Eberle Claudia, Ament Christoph
Department of Medicine, University of California San Diego UCSD, San Diego, USA.
Biosystems. 2012 Mar;107(3):135-41. doi: 10.1016/j.biosystems.2011.11.003. Epub 2011 Nov 12.
Today, diagnostic decisions about pre-diabetes or diabetes are made using static threshold rules for the measured plasma glucose. In order to develop an alternative diagnostic approach, dynamic models as the Minimal Model may be deployed. We present a novel method to analyze the identifiability of model parameters based on the interpretation of the empirical observability Gramian. This allows a unifying view of both, the observability of the system's states (with dynamics) and the identifiability of the system's parameters (without dynamics). We give an iterative algorithm, in order to find an optimized set of states and parameters to be estimated. For this set, estimation results using an Unscented Kalman Filter (UKF) are presented. Two parameters are of special interest for diagnostic purposes: the glucose effectiveness S(G) characterizes the ability of plasma glucose clearance, and the insulin sensitivity S(I) quantifies the impact from the plasma insulin to the interstitial insulin subsystem. Applying the identifiability analysis to the trajectories of the insulin glucose system during an intravenous glucose tolerance test (IVGTT) shows the following result: (1) if only plasma glucose G(t) is measured, plasma insulin I(t) and S(G) can be estimated, but not S(I). (2) If plasma insulin I(t) is captured additionally, identifiability is improved significantly such that up to four model parameters can be estimated including S(I). (3) The situation of the first case can be improved, if a controlled external dosage of insulin is applied. Then, parameters of the insulin subsystem can be identified approximately from measurement of plasma glucose G(t) only.

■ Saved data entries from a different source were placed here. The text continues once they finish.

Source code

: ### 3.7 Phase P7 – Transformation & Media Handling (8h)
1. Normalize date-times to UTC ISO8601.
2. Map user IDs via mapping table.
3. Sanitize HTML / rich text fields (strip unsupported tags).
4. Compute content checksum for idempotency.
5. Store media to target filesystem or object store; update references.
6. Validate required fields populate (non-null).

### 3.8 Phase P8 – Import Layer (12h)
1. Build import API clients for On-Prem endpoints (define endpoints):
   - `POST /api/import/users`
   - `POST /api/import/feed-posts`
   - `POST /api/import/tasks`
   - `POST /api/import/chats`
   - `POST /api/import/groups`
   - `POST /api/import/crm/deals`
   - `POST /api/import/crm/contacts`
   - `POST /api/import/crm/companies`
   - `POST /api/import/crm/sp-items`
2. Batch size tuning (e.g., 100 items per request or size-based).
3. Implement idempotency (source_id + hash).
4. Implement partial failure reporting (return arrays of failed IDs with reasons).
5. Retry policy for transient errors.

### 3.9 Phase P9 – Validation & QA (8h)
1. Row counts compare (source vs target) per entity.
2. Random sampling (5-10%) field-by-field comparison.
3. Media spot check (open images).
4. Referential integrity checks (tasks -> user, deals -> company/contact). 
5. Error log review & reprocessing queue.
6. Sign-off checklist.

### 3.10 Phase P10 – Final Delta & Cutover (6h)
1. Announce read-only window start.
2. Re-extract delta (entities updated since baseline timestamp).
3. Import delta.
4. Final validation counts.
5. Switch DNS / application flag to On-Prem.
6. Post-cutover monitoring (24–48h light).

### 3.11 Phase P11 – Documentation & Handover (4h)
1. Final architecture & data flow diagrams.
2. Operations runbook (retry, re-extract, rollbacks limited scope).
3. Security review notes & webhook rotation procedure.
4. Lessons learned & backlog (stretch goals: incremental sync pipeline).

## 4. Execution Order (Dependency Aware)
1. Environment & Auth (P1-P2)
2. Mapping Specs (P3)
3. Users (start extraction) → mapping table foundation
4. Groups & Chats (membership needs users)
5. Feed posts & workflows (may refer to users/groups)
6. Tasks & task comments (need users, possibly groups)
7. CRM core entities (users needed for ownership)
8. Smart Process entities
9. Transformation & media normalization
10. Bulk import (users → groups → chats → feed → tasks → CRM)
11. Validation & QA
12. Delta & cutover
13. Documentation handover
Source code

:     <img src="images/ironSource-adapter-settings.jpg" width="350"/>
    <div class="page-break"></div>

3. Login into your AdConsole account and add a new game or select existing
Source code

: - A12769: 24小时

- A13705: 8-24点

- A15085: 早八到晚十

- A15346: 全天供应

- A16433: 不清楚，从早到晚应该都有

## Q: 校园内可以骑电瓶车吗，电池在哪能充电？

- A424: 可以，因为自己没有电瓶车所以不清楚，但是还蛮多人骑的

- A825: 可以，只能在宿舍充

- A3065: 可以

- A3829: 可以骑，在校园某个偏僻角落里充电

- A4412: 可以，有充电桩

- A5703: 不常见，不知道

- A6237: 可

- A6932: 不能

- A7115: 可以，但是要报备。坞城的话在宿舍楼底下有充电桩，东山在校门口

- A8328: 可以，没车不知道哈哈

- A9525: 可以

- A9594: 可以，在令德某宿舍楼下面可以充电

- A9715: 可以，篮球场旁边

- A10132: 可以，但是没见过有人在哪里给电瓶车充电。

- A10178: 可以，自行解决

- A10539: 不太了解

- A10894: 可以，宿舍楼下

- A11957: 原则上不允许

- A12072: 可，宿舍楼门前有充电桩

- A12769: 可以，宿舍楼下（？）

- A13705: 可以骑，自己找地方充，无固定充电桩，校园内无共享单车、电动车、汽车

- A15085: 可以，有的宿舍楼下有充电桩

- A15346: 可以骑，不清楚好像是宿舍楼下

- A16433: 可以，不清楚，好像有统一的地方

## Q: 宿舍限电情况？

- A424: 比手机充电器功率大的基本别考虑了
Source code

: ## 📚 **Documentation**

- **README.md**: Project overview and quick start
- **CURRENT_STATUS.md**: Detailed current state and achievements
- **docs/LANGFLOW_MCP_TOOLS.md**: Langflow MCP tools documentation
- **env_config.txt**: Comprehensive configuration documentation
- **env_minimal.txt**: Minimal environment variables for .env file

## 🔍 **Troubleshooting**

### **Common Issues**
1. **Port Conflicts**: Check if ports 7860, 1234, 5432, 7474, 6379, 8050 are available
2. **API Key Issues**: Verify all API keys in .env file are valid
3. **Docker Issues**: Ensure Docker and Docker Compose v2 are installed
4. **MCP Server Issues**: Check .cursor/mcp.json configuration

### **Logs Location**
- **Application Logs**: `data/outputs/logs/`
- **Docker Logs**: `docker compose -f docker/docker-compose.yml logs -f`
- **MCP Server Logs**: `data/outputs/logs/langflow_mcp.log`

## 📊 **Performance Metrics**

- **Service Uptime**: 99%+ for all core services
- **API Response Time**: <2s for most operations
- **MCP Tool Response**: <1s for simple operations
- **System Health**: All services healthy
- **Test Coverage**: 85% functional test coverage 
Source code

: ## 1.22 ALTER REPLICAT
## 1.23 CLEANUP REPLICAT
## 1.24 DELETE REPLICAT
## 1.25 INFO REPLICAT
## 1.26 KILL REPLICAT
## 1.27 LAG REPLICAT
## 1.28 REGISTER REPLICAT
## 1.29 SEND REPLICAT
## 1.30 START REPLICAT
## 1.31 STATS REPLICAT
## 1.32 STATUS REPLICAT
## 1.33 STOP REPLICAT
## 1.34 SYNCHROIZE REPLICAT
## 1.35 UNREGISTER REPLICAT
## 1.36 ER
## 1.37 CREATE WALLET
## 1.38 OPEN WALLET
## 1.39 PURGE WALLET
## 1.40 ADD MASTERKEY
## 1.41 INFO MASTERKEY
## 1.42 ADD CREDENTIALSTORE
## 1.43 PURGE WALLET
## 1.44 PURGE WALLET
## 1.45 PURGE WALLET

如今,关于糖尿病前期或糖尿病的诊断决策是依据所测血浆葡萄糖的静态阈值规则做出的。为了开发一种替代诊断方法,可以采用如最小模型这样的动态模型。我们提出了一种基于经验可观测性格兰姆矩阵解释来分析模型参数可识别性的新方法。这使得我们能够对系统状态的可观测性(具有动态性)和系统参数的可识别性(不具有动态性)有一个统一的认识。我们给出了一种迭代算法,以便找到一组要估计的优化状态和参数。对于这组参数,给出了使用无迹卡尔曼滤波器(UKF)的估计结果。出于诊断目的,有两个参数特别受关注:葡萄糖效能S(G)表征血浆葡萄糖清除能力,胰岛素敏感性S(I)量化血浆胰岛素对间质胰岛素子系统的影响。将可识别性分析应用于静脉葡萄糖耐量试验(IVGTT)期间胰岛素 - 葡萄糖系统的轨迹,结果如下:(1)如果仅测量血浆葡萄糖G(t),可以估计血浆胰岛素I(t)和S(G),但不能估计S(I)。(2)如果额外采集血浆胰岛素I(t),可识别性会显著提高,从而可以估计多达四个模型参数,包括S(I)。(3)如果应用受控的外部胰岛素剂量,第一种情况的状况可以得到改善。然后,仅通过测量血浆葡萄糖G(t)就可以大致识别胰岛素子系统的参数。